I wonder if Lone Scherfig knows Whit Stillman makes satires. There is one right culture for Scherfig characters, and it’s highbrow, because how else will you project how brilliant you are to the world if not through branding? The nerd reads Watchmen because he’s an expendable plebe, a not yet fully mature human—until, toward the end, he is at least granted some measure of dignity, which is to say he grew up. Jim Sturgess meanwhile listens to club music and skims magazines because he’s a coked-up party animal, and Anne Hathaway sits around reading The Unbearable Lightness of Being, because god forbid we catch her with a Harry Potter or something. Not only is there no chance anyone could miss the bludgeony relative values of these people, excuse me, characters, but the specific signifiers of their individual interests have no subtextual resonance with the film, unless you’re willing to mount the One Day-as-existentialism argument, which I’d counter with the smiling puppy rainbow coda. Hathaway should be reading Kafka, a closet writer who croaked too soon, or Candide, because success scatters on the worthy and unworthy alike, or if we’re honest, Nicholas Sparks’ Dear John, but then that would be a bit like Brad Pitt cracking open Moneyball during Moneyball. The costuming is just as expressionistic, to be generous, but it’s somewhat less insulting to see a denim jacket project low ambition than to see Milan Kundera invoked for the sole purpose of showing how smart someone is. Why not just show us their SAT scores and be done with it? Or would that be infringing on Aaron Sorkin’s intellectual property?

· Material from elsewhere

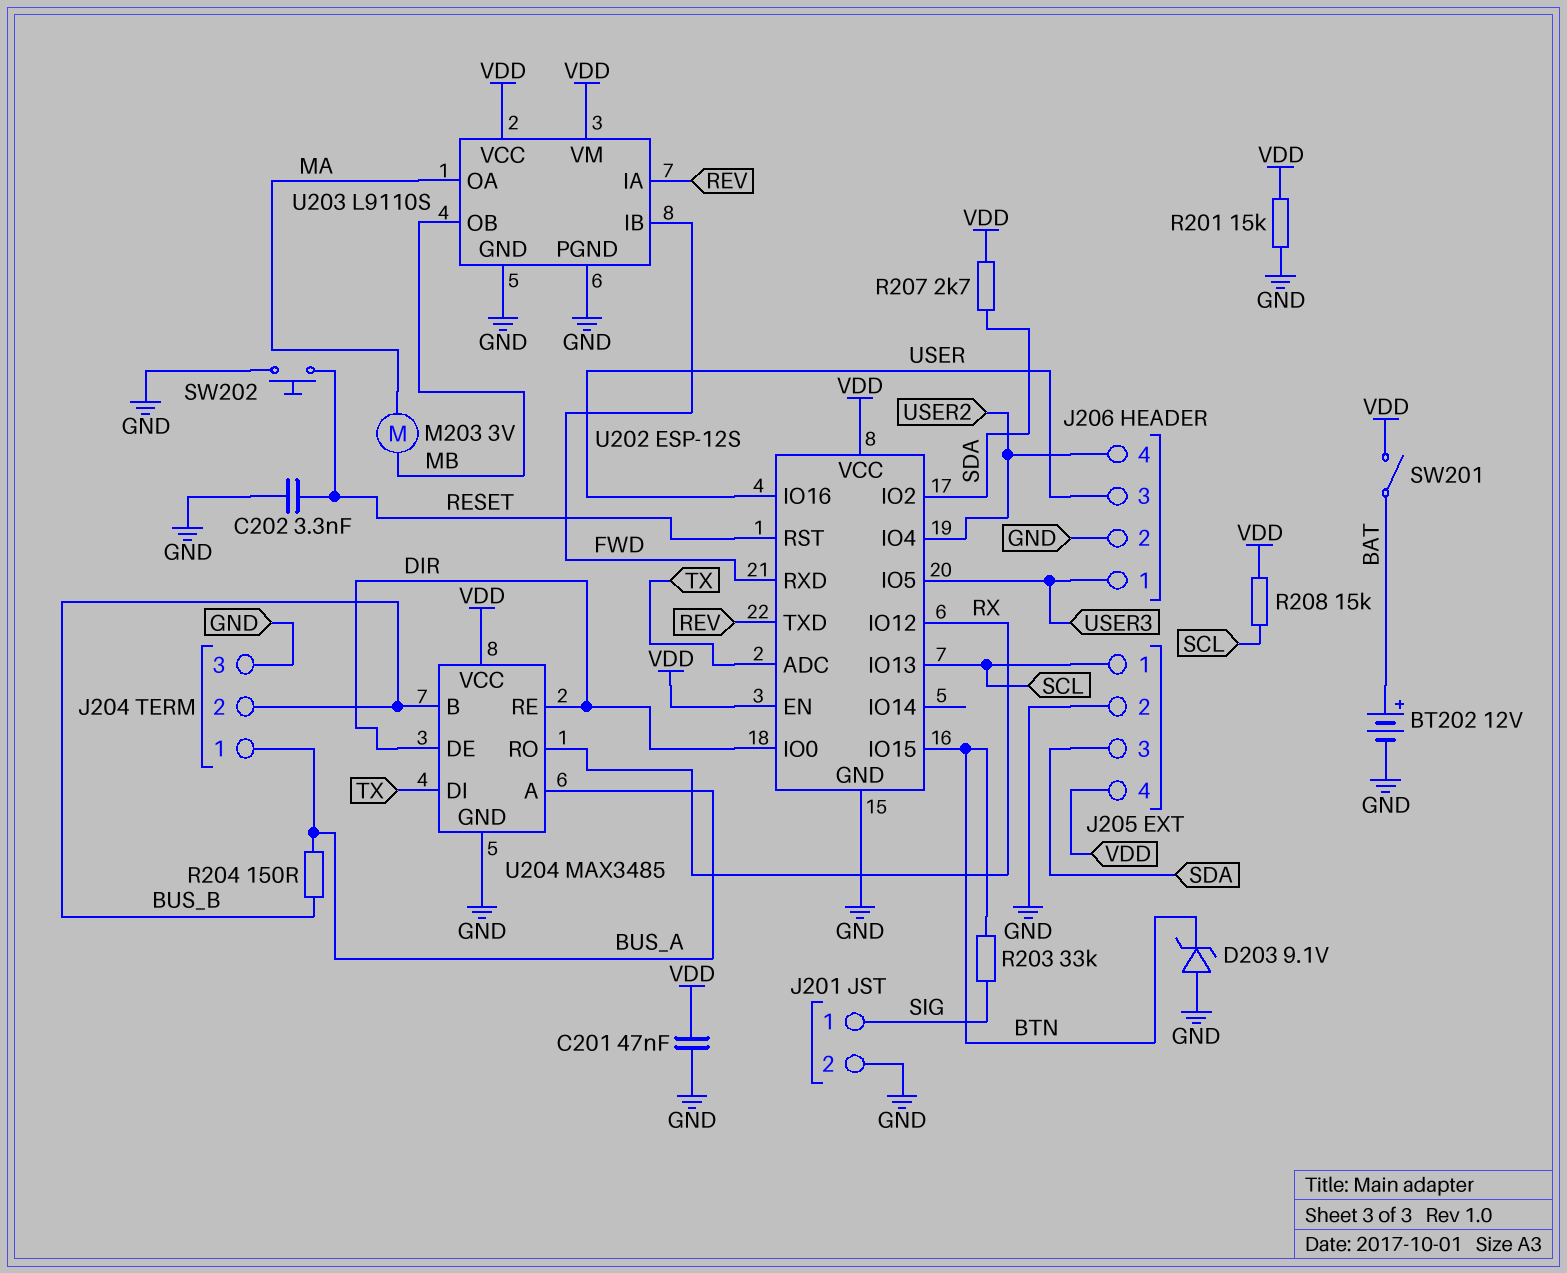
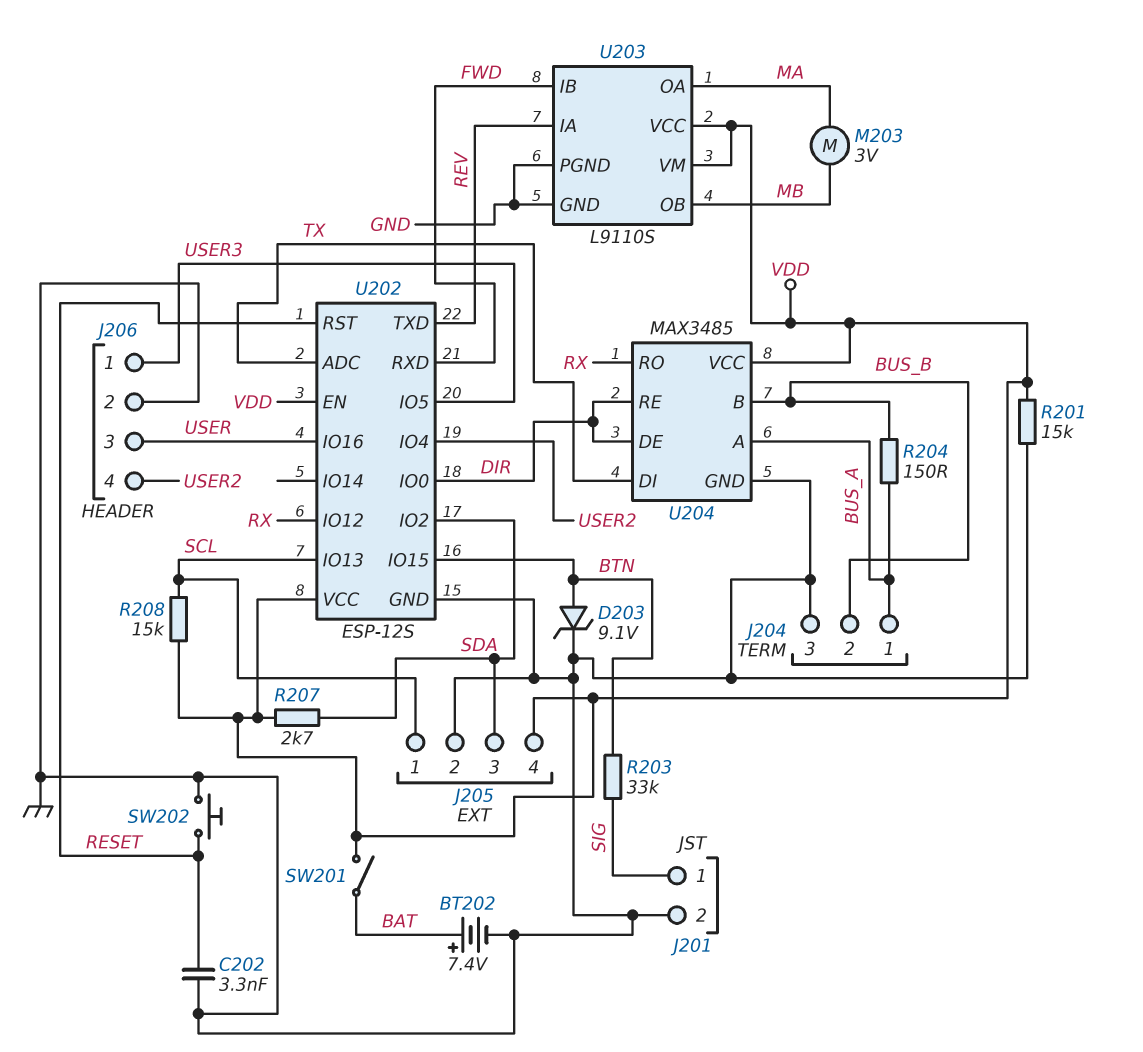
BT202: 12V (plus BAT, minus GND) -> 7.4V (plus BAT, minus GND)
C201: 47nF (GND, VDD) -> none
D203: zener 9.1V (A GND, K BTN) -> zener 9.1V (A BTN, K GND)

But not even this divine judgment permanently disfigures the film thanks to the shallow watchability of Hathaway and Sturgess. For most of its running time, One Day is a fine, aspirational (assuming you aspire to financial greatness and cultural rectitude) venture in romantic escapism, not exactly harmless in its shallow feel-goodness, but buoyed by the moments that aren't ripped from Lifetime’s Five, which I assume is a Kiarostami remake with a special emphasis on condescending to women. And then the god our author comes down from the mount and delivers the ending. It’s meaningless, which is fine except it also ruins that whole escapism thing, which is all this complacent bourgeois trash has going for it anyway. At least Nancy Meyers believes in life after 40.